Given the entries below, would you transcribe exactly the lines starting at the one with "Volaris Airlines Calgary Office in Canada" and ending at the one with "online retailer for", both kept, pictures omitted, nothing extra?
INFORMATION GIVEN section start
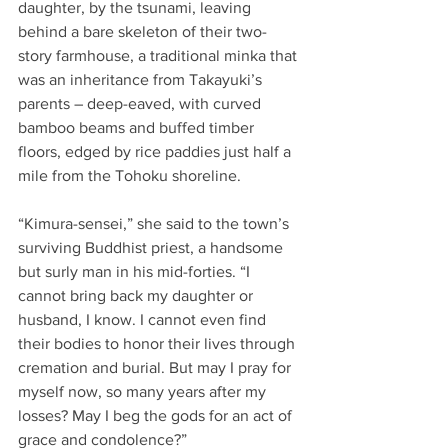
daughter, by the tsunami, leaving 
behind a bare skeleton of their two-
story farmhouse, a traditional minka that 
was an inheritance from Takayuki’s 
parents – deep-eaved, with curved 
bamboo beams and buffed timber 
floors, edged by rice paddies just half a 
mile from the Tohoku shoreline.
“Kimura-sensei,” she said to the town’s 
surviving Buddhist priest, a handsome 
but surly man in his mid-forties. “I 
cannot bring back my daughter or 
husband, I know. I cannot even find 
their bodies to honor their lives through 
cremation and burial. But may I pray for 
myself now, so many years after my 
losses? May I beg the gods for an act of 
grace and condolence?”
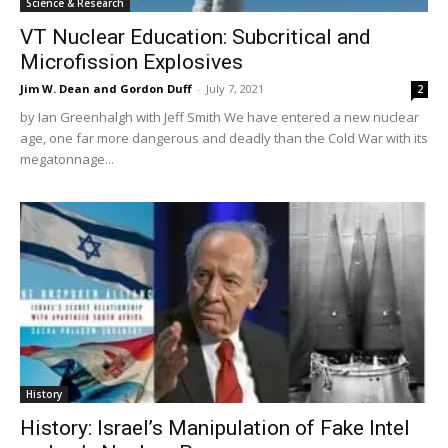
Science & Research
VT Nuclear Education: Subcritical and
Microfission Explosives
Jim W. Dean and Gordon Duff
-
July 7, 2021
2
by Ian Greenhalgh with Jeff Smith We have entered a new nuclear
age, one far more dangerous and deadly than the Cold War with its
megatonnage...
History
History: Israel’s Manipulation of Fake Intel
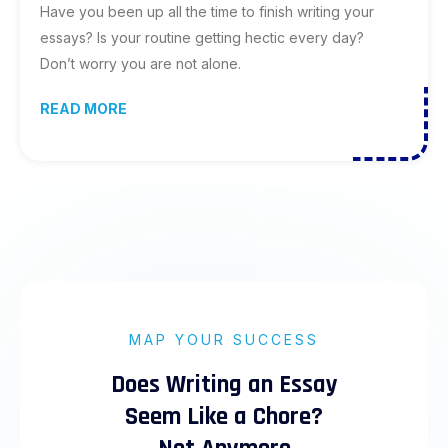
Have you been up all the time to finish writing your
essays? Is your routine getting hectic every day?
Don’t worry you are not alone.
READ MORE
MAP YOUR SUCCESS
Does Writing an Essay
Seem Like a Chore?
INFORMATION GIVEN section end
INFORMATION GIVEN section start
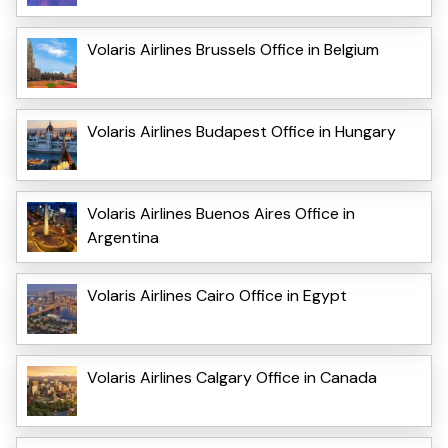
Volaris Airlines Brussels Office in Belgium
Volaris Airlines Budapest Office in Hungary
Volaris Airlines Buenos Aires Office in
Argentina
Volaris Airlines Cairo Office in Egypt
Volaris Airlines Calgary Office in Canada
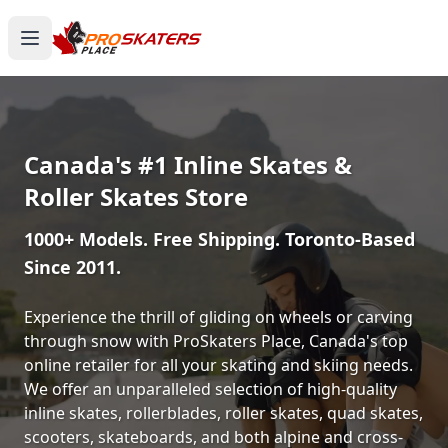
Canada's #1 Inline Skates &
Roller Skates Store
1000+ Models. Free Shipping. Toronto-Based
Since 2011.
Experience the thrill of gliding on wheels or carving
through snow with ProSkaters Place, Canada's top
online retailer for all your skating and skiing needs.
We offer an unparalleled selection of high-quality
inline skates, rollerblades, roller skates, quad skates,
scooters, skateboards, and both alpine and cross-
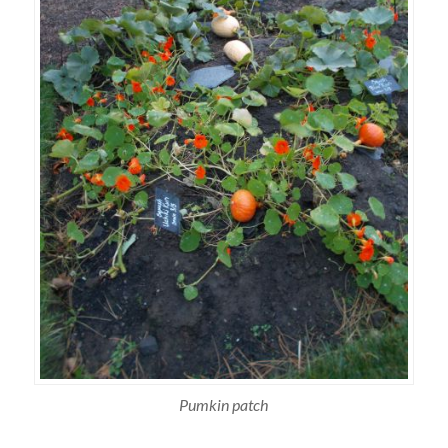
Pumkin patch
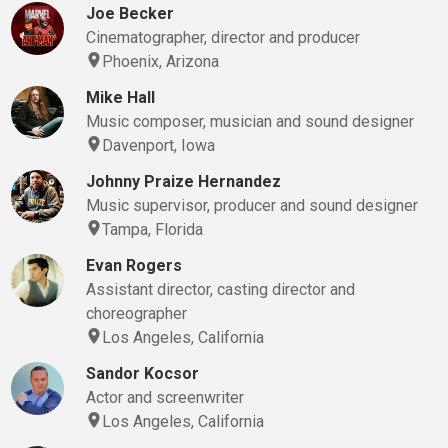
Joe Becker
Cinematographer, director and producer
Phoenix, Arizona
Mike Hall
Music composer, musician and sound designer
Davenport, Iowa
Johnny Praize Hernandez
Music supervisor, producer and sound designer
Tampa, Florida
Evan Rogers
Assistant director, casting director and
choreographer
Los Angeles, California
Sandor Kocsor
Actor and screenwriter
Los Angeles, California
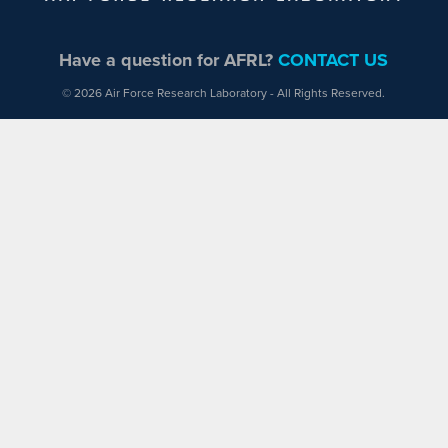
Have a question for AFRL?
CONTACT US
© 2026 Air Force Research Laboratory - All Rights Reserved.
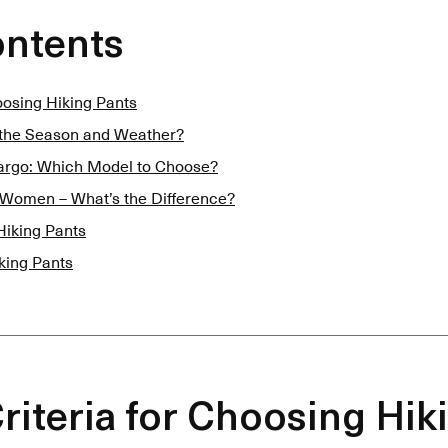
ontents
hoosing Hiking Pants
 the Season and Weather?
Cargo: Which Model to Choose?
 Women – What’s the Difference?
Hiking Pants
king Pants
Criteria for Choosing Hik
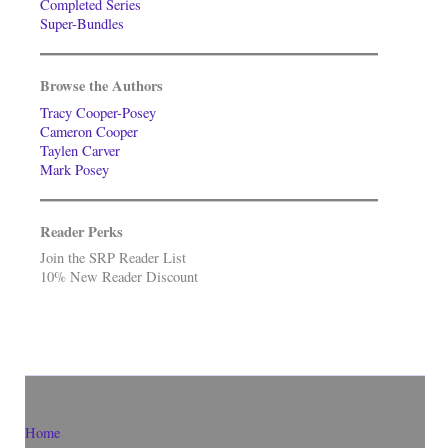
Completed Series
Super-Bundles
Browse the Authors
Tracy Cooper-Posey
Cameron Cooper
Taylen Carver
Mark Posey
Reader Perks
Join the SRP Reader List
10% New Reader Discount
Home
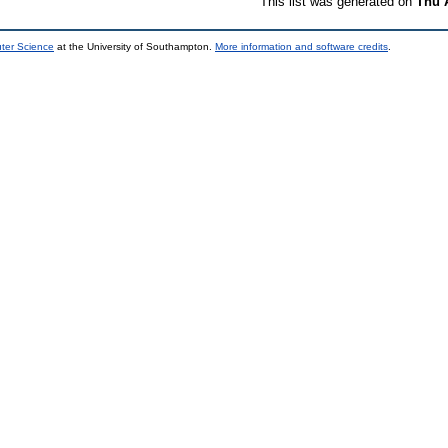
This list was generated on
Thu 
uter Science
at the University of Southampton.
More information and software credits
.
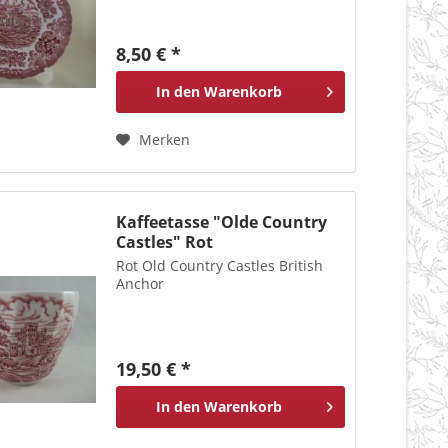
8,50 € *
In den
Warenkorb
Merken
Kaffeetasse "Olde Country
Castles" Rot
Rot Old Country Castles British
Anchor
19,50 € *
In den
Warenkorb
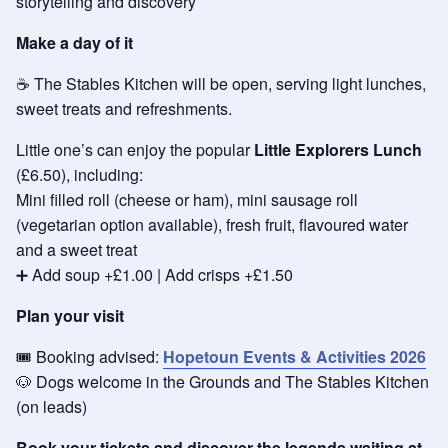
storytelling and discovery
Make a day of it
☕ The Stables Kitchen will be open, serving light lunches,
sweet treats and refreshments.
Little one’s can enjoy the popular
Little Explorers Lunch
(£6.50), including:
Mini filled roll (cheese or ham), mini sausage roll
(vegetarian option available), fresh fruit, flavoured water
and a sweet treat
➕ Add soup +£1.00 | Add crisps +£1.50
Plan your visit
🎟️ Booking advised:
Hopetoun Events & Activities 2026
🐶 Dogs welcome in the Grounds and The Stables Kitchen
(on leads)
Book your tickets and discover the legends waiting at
INFORMATION GIVEN section end
INFORMATION GIVEN section start
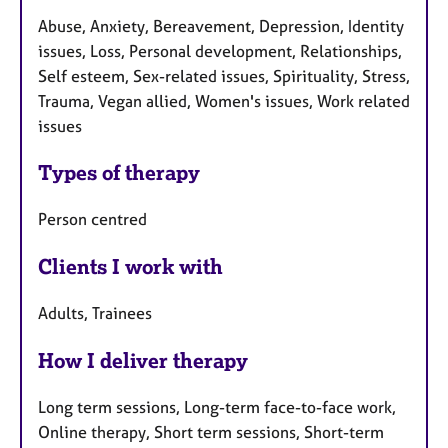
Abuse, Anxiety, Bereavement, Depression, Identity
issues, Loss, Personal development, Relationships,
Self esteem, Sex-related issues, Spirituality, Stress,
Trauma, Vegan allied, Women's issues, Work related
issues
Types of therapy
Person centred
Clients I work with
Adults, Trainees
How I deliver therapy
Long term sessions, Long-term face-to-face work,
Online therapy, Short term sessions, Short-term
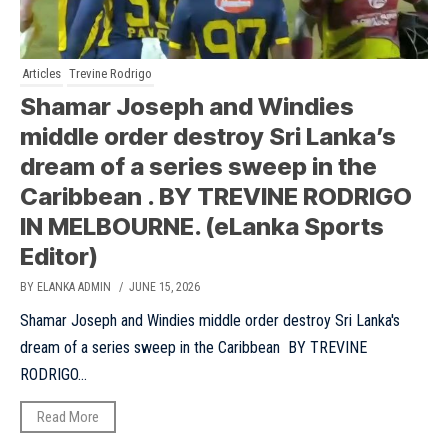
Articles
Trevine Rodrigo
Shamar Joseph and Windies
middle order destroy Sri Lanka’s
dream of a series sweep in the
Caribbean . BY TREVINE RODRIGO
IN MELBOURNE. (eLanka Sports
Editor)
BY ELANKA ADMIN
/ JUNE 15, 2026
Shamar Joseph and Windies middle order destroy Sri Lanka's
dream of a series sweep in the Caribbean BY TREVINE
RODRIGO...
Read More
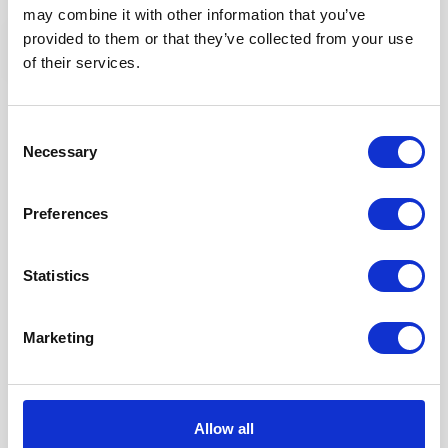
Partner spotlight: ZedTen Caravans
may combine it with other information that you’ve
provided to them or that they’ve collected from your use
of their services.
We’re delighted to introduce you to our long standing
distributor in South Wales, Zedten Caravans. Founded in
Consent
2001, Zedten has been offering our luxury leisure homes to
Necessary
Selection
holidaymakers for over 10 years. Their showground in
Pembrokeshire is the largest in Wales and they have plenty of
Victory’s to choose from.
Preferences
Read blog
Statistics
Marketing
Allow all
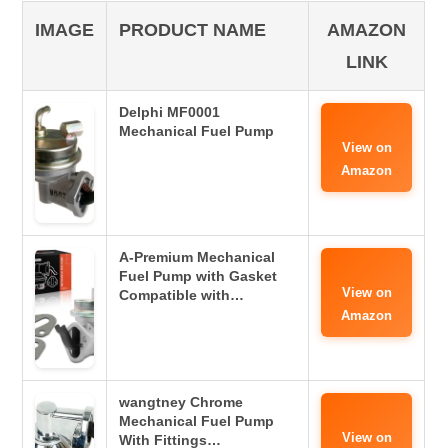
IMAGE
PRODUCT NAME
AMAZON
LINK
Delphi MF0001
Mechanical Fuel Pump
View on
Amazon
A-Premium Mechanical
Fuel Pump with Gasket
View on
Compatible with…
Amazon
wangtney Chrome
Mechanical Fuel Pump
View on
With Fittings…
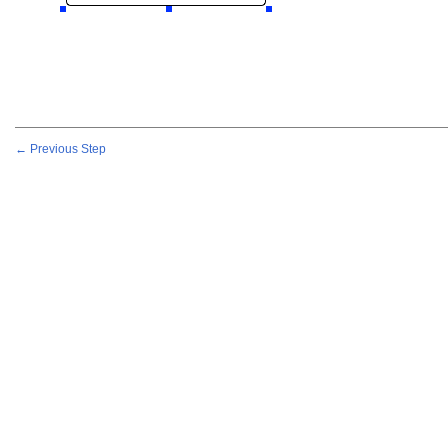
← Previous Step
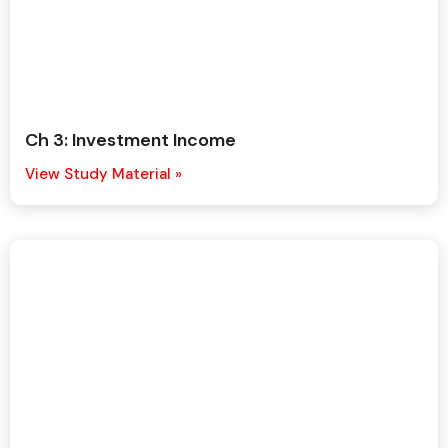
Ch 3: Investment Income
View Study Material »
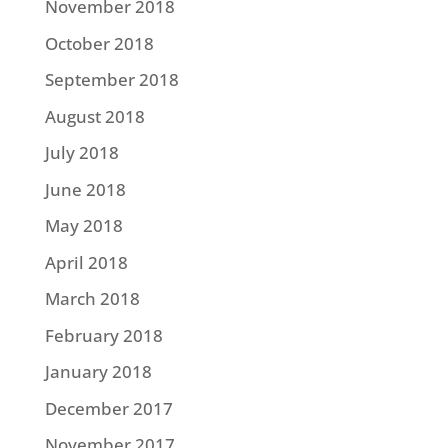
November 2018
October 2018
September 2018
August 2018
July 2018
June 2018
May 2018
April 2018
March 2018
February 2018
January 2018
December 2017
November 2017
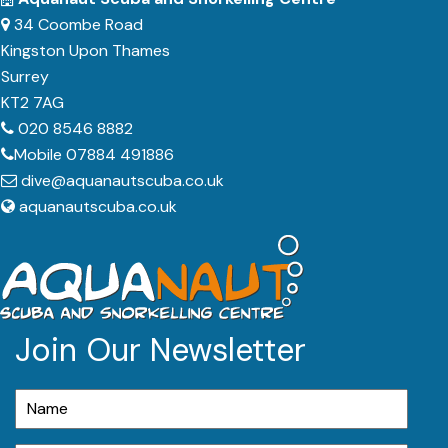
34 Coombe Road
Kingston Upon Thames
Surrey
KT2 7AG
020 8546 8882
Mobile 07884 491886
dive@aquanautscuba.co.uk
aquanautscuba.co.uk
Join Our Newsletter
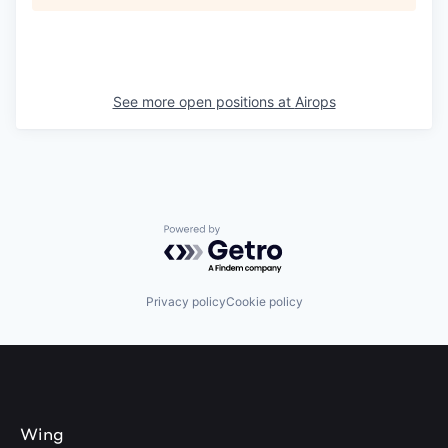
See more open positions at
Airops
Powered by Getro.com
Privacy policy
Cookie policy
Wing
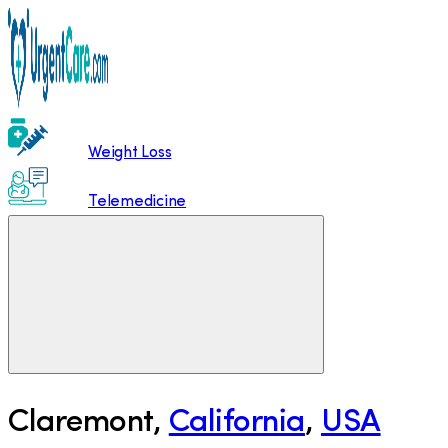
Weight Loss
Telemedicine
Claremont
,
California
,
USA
INFORMATION GIVEN section end
* **RESPONSE FOR THIS EXERCISE**
Volaris Airlines Calgary Office in Canada
Canada's #1 Inline Skates &
Roller Skates Store
1000+ Models. Free Shipping. Toronto-Based
Since 2011.
Experience the thrill of gliding on wheels or carving
through snow with ProSkaters Place, Canada's top
online retailer for all your skating and skiing needs.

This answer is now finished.